• [DOCUMENT]
┌──
Paimon Variant is a high-performance columnar storage type based on metadata indexing and Shredding technology. It supports writing semi-structured data using parse_json and querying it with variant_get in EMR Serverless Spark. - E-MapReduce

When your data contains JSON with varying fields across rows, storing it as plain strings forces full-payload scans on every query. Paimon Variant solves this by combining metadata indexing with columnar Shredding, enabling typed field extraction with query pushdown on EMR Serverless Spark.

How it works

Variant improves performance over plain JSON strings through three mechanisms:

Mechanism	Description
Metadata indexing	During writes, Variant extracts and encodes field metadata so queries can access individual fields without scanning the full payload.
Shredding	Variant applies columnar storage techniques to hot fields, reducing I/O overhead and enabling query pushdown.
Parquet compatibility	Variant is built on Parquet, making it compatible with mainstream storage formats.

Prerequisites

Before you begin, make sure you have:

An EMR Serverless Spark workspace with engine version esr-5.1.0 or later
A running SQL session, or permission to create one

Write Variant data

Step 1: Open Data Studio

Log on to the E-MapReduce console.
In the left navigation pane, choose EMR Serverless > Spark.
Click the name of the target workspace.
In the left navigation pane of the EMR Serverless Spark page, click Development.

Step 2: Create a Spark SQL task

On the Development tab, click the icon.
In the dialog box, enter a task name (for example, variant_test_task), keep the default SparkSQL type, and click OK.
└──
• [EXERCISE DATA]
┌──
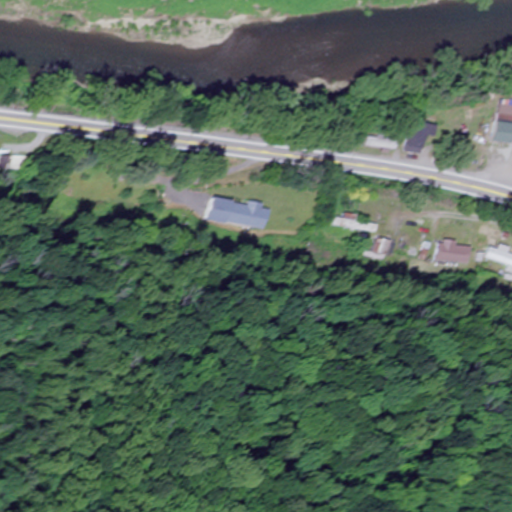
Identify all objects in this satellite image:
river: (257, 66)
building: (497, 130)
building: (413, 139)
road: (256, 150)
road: (500, 173)
building: (237, 215)
building: (455, 254)
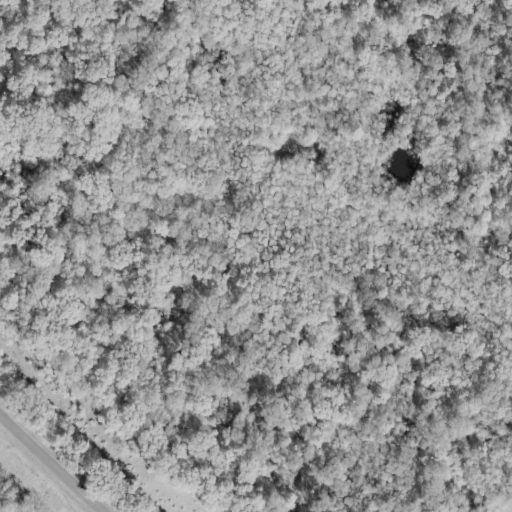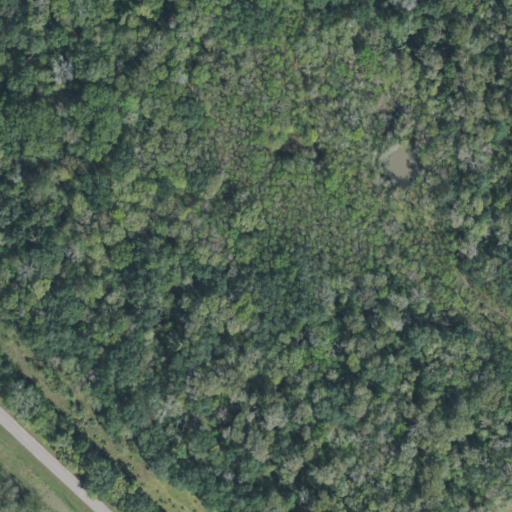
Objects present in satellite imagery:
road: (54, 460)
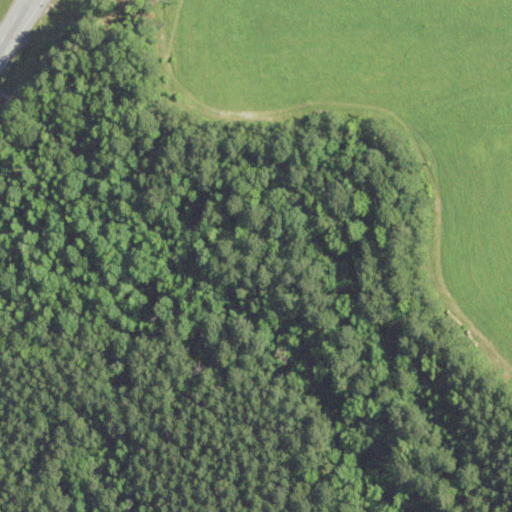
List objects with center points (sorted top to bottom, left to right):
road: (12, 21)
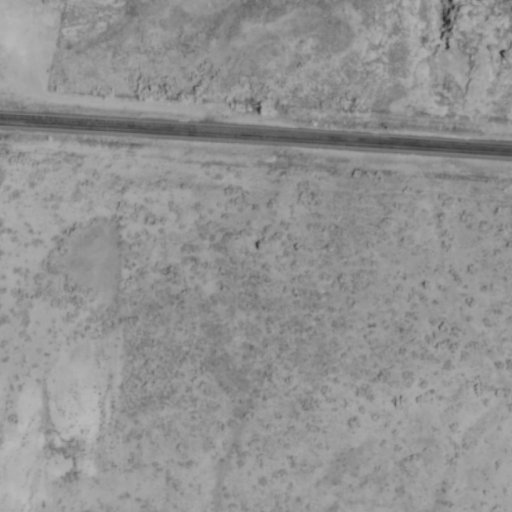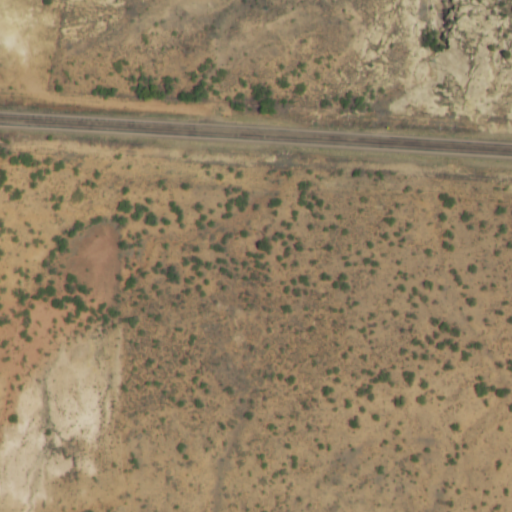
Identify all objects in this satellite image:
road: (256, 135)
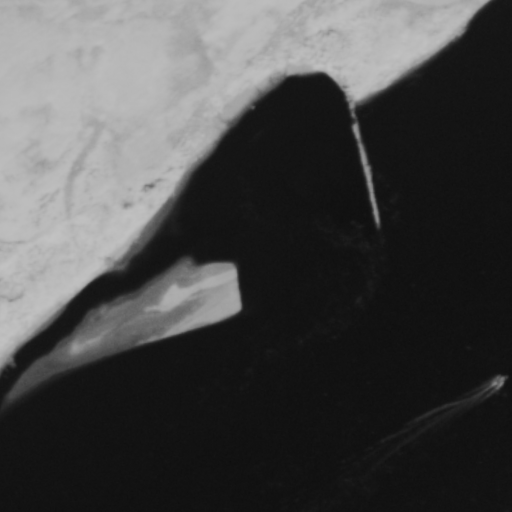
└──
• [TASK SET]
[A] According to the Paimon Variant page, which engine version must an EMR Serverless Spark workspace run?
[B] Repeat every one of the satellite image rows above, including their requests, and shift each pixel coordinate in the object answers by adding -149 to it. Omit the pictures from your output.

• [EXPECTED RESULTS]
[A] Engine version esr-5.1.0 or later.

[B]
Identify all objects in this satellite image:
river: (108, -83)
building: (348, -19)
building: (264, -10)
road: (107, 1)
road: (351, 24)
building: (88, 66)
building: (306, 105)
Objects present in satellite imagery:
road: (-95, 311)
List objects with center points (sorted top to bottom, left to right):
road: (-137, -128)
Identify all objects in this satellite image:
road: (107, -14)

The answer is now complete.